TRAVAIL DEMANDÉ ->
(1) Reproduisez à l'identique le passage du texte sur la réforme du lycée qui va de « L’organisation de l’année. » jusqu'à « générale et technologique. ».
(2) D'après le texte sur la réforme du lycée, à quelle période le temps de concertation sur la mise en œuvre technique doit-il avoir lieu ?
(3) Poursuivez la rédaction du texte sur la réforme du lycée à partir de l'endroit où il s'interrompt.

EXTRAIT DU DOCUMENT ->
◆ ◆ ◆ ◆

Réforme du lycée : les annonces de Blanquer

Le ministre a reçu notre organisation mardi 13 février pour l’informer d’une partie de ses arbitrages sur la réforme du lycée avant de la présenter en conseil des ministres puis à la presse le 14 février.

Lire la publication ICI (si le doc ne s’ouvre pas regardez dans les téléchargements)

En préalable, le ministre n’a annoncé que les grandes lignes. Un temps de « concertation » sur la mise en œuvre technique aura lieu en mars-avril. De nombreuses questions demeurent donc sans réponse.

Présentation de la réforme

L’organisation de l’année.

Les années demeureront découpées en trimestre (sauf décision des établissements de découper en semestre, comme cela est déjà possible), sans modification des disciplines des élèves en cours d’année.

La seconde générale et technologique.

Pour la rentrée 2018, aucun changement si ce n’est, comme annoncé lors de l’audience précédente, le ciblage de l’AP sur l’orientation et la maitrise écrite et orale du français, un test de positionnement en début d’année scolaire en français et en maths, 54 h annuelles d’aide à l’orientation vers la 1ère. Pour la rentrée 2019, a priori, peu de changements mais sans doute une réflexion sur les enseignements d’exploration.

La voie générale.

◆ ◆ ◆ ◆

ENTRÉES PRÉSENTÉES ->
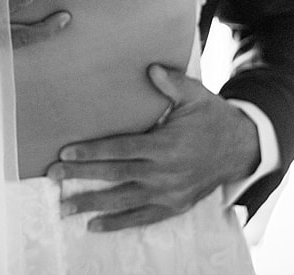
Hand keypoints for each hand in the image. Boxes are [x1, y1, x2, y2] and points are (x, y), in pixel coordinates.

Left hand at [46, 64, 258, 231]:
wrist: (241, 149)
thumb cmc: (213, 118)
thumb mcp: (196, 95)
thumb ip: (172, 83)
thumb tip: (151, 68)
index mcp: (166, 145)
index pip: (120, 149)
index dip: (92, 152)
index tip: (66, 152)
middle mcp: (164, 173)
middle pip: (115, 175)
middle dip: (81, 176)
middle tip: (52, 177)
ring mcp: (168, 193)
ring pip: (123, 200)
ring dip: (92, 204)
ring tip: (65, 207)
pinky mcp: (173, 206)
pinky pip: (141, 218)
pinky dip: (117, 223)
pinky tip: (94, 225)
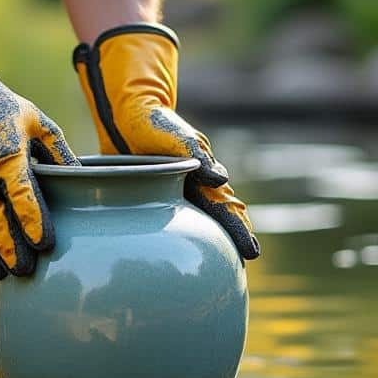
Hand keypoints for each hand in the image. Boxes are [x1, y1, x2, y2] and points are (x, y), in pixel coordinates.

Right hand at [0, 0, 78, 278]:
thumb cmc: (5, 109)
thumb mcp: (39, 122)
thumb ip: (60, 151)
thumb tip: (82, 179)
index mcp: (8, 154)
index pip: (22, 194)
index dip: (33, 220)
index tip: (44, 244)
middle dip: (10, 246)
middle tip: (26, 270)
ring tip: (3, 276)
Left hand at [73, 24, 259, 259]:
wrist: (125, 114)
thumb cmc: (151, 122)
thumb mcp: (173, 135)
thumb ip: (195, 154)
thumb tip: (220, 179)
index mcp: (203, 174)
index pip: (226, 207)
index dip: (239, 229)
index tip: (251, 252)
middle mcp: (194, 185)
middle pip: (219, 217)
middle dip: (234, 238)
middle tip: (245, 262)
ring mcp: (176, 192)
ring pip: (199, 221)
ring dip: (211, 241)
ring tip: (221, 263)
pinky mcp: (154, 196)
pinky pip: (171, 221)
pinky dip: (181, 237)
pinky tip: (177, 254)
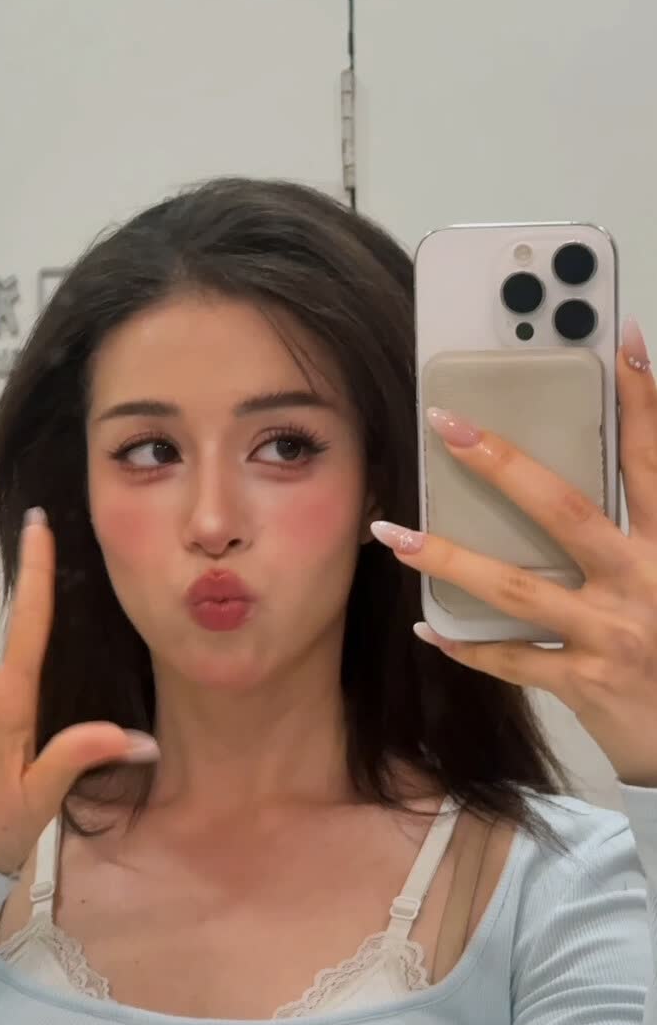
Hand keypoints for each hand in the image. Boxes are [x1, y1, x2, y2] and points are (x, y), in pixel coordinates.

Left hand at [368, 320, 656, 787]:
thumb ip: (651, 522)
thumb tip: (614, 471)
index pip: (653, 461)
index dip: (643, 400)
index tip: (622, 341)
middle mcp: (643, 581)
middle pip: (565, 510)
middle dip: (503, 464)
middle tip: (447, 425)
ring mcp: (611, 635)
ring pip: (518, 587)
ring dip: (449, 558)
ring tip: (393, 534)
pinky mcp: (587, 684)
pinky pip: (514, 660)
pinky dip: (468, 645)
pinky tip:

◆ ◆ ◆ ◆

RÉPONSES DANS L'ORDRE ->
(1)
L’organisation de l’année.

Les années demeureront découpées en trimestre (sauf décision des établissements de découper en semestre, comme cela est déjà possible), sans modification des disciplines des élèves en cours d’année.

La seconde générale et technologique.

(2) En mars-avril.

(3)
  •   Un tronc commun pour l’ensemble des élèves en 1ère et en terminale (que le ministre envisage de renommer classe de maturité). En 1ère, 16 h : Français 4 h, Histoire-Géographie 3 h et EMC ½ h, LV1 et LV2 4 h 30, EPS 2h, Humanités numériques et scientifiques 2 h. Ce dernier enseignement serait dédié à la culture scientifique et numérique (codage notamment) et assuré par un·e ou deux enseignant·es de disciplines scientifiques. En Terminale, 15 h 30 : Français 4 h, Histoire-Géographie 3 h et EMC ½ h, LV1 et LV2 4 h, EPS 2 h, Humanités numériques et scientifiques 2 h.

 

  • Des enseignements de spécialité : Mathématiques, Sciences physiques-chimie, Écologie agronomie et territoires, SES, Histoire-géographie, géopolitique et sciences politiques, Humanités littérature et philosophie, langues et littératures étrangères, Arts, Sciences de l’ingénieur, numérique et sciences informatiques. Les sciences de l’ingénieur seraient également intégrées aux STI2D (voir plus loin sur la voie technologique) avec un horaire spécial. Les élèves devraient choisir 3 spécialités en 1ère, avec 3 fois 4 h. Ils et elles n’en conserveraient que 2 sur les 3 en terminale, pour deux fois 6 h.Rien n’est dit dans le dossier de presse, mais, d’après les propos de Blanquer, le choix des spécialités en fin de seconde dépendra de l’avis du/de la proviseur·e après consultation du conseil de classe. Les changements de spécialités entre 1ère et terminale seraient possibles (à la marge selon les propos du ministre lors de l’audience). Pour le moment, les modalités d’association des doublettes (et triplettes en 1ère) de spécialités ne sont pas officielles. D’après les propos de Blanquer, les doublettes possibles seraient fixées nationalement. Chaque lycée pourrait proposer une doublette spécifique, 2 pour les lycées les plus défavorisés.

 

  • Enseignement(s) optionnel(s) de 3 h : Un seul possible en 1ère, parmi langues et cultures de l’antiquité, EPS, LV3, arts. Plus une deuxième option possible en terminale parmi 3 options uniquement offertes en terminale, en complément des 2 spécialités : Maths expert, maths compléments (pour celles et ceux qui prennent Physique-chimie/SVT par exemple), droits et grand enjeux du monde contemporain.

 

  • L’orientation, 1,5h hebdomadaire.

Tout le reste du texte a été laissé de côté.